Philosophe pré-socratique, qui s’est illustré par son obscurité (« clarus ob obscuram linguam […] inter inanis« , dit malicieusement Lucrèce (I, 639), ce qu’on peut traduire par « illustre par son langage obscur auprès des imbéciles » !), et dont il ne reste que des fragments.
Biographie
Né à Éphèse vers 550, (ou 540 ?), il descend d’une famille illustre, peut-être même princière : une légende rapportée par Diogène Laëerce (IX, 1-17) rapporte qu’il aurait renoncé au titre royal en faveur de son frère, pour se consacrer à la philosophie, mais qu’il aurait gardé de ses origines une haine si féroce de la démocratie qu’il aurait refusé aux Éphésiens de rédiger une constitution pour leur cité – on comprend pourquoi il a fasciné Platon, autre anti-démocrate notoire…
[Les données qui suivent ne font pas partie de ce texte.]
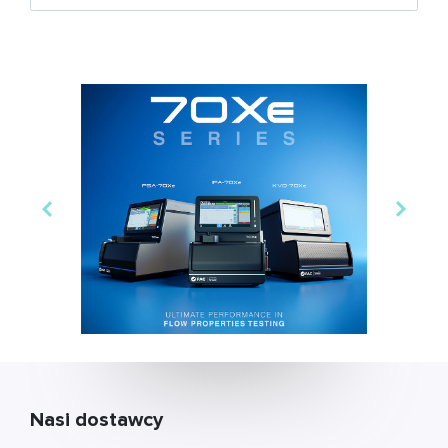
Nasi dostawcy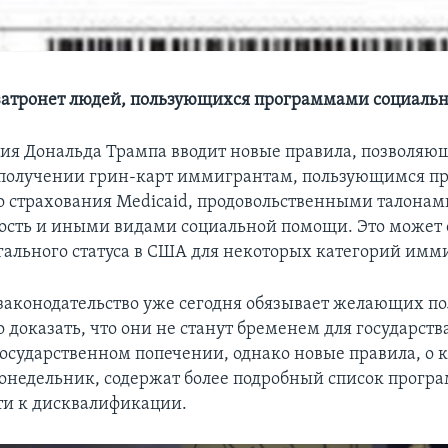
затронет людей, пользующихся программами социаль
я Дональда Трампа вводит новые правила, позволяю
 получении грин-карт иммигрантам, пользующимся п
 страхования Medicaid, продовольственными талонам
сть и иными видами социальной помощи. Это может
гального статуса в США для некоторых категорий имм
законодательство уже сегодня обязывает желающих по
 доказать, что они не станут бременем для государств
государственном попечении, однако новые правила, о 
понедельник, содержат более подробный список прогр
ти к дисквалификации.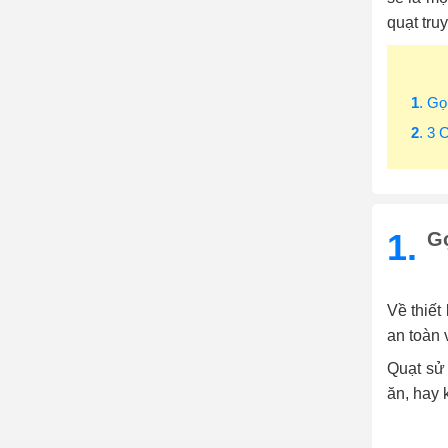
quạt tru
1
. G
2
. 3 
1.
G
Về thiết
an toàn 
Quạt sử
ăn, hay 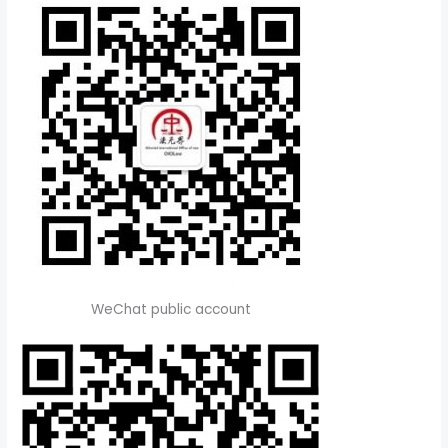
WeChat public account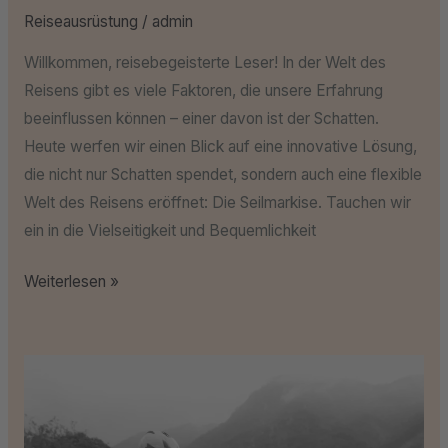
Reiseausrüstung
/
admin
Willkommen, reisebegeisterte Leser! In der Welt des
Reisens gibt es viele Faktoren, die unsere Erfahrung
beeinflussen können – einer davon ist der Schatten.
Heute werfen wir einen Blick auf eine innovative Lösung,
die nicht nur Schatten spendet, sondern auch eine flexible
Welt des Reisens eröffnet: Die Seilmarkise. Tauchen wir
ein in die Vielseitigkeit und Bequemlichkeit
Weiterlesen »
Italienische
Küstenzauber
–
Il aurait écrit un ouvrage en prose, intitulé Muses ou De la Nature (Lucrèce y fait allusion, I, 657), divisé en trois parties (λόγοι) : le Tout, le Politique et le Théologique ; le tout en une forme aphoristique et obscure, afin que la multitude ne puisse le comprendre ; et pour plus de précaution, il l’aurait enfermé dans le temple d’Artémis.
Méprisant souverainement ses devanciers, notamment Hésiode et Pythagore, dont le savoir est, dit-il, superficiel, il décrit la connaissance comme « un effort de prise de distance critique qui doit dépasser la vision partielle et unilatérale des choses ». (Leclant, op. cit)
Continuant la tradition des physiologues ioniens qui expliquaient l’univers par des principes physiques, Héraclite identifie le principe de toutes les choses avec le feu, et affirme l’éternité de l’univers. « Toutes choses sont convertibles en feu, et le feu en toutes choses » (cité par Plutarque, Sur le Ε de Delphes) : comme le feu, il n’a ni commencement ni fin – une doctrine qui a dû surprendre ses contemporains, les philosophes s’étant attachés jusque là à rechercher l’origine de l’univers. Lucrèce parviendra à concilier ces deux thèses : les atomes sont infinis, l’univers est illimité, mais notre monde est, lui, fini, et soumis à l’entropie.
Héraclite a aussi réfléchi sur l’âme (une sorte de vapeur, qui se nourrit d’exhalaisons du corps, change perpétuellement, mais garde son identité, comme le fleuve qui coule mais demeure le même), sur l’éthique (les lois des cités sont l’émanation de la loi divine), et les conditions de la connaissance : l’homme n’a pas d’autre moyen d’accéder à la connaissance que les sens, mais ceux-ci sont trompeurs, et la nature aime bien se cacher aux hommes.
Mais sa doctrine la plus connue reste celle de l’écoulement perpétuel de toute chose, synthétisée par Platon dans la formule « πάντα ῥεῖ » (tout coule), ou encore « πάντα χωρεῖ καὶ οὐδὲν μένει » (tout passe et rien ne demeure, Platon, Cratyle, 402a) et que l’on retrouve dans les « fragments du fleuve ». Ce qui l’amène à l’autre grande thèse qui fait sa gloire : la coexistence des opposés (puisque le point de départ et le point d’arrivée du changement sont des opposés) : sommeil / veille, vie / mort… en même temps que leur non-conciliation. « Et comme même chose il y a en nous et la vie et la mort, et l’éveil et le sommeil, et la jeunesse et la vieillesse : car ces choses en se transformant sont celles-là, et celles-là à nouveau deviennent celles-ci ». Héraclite en conclut à une unité dynamique des contraires, une guerre permanente qui existe partout dans la nature, et qui constitue son mouvement même. La nuit et le jour constituent un seul et même phénomène, le début et la fin d’un cercle se confondent, et le chemin qui monte est le même que celui qui descend. L’opposition des contraires se résout en une unité fondamentale qui s’identifie au feu divin.
Bibliographie
- Les Présocratiques, Bibliothèque de la Pléiade, Gallimard 1988, pp.129-187.
- Leclant Jean et alii, Dictionnaire de l’Antiquité, art. « Héraclite d’Ephèse », p. 1042-1044
- Canto-Sperber Monique et alii, Philosophie grecque, Presses Universitaires de France, Coll. « Premier cycle », 1997, pp. 25-31, 76-84 (un exemple de critique des sources).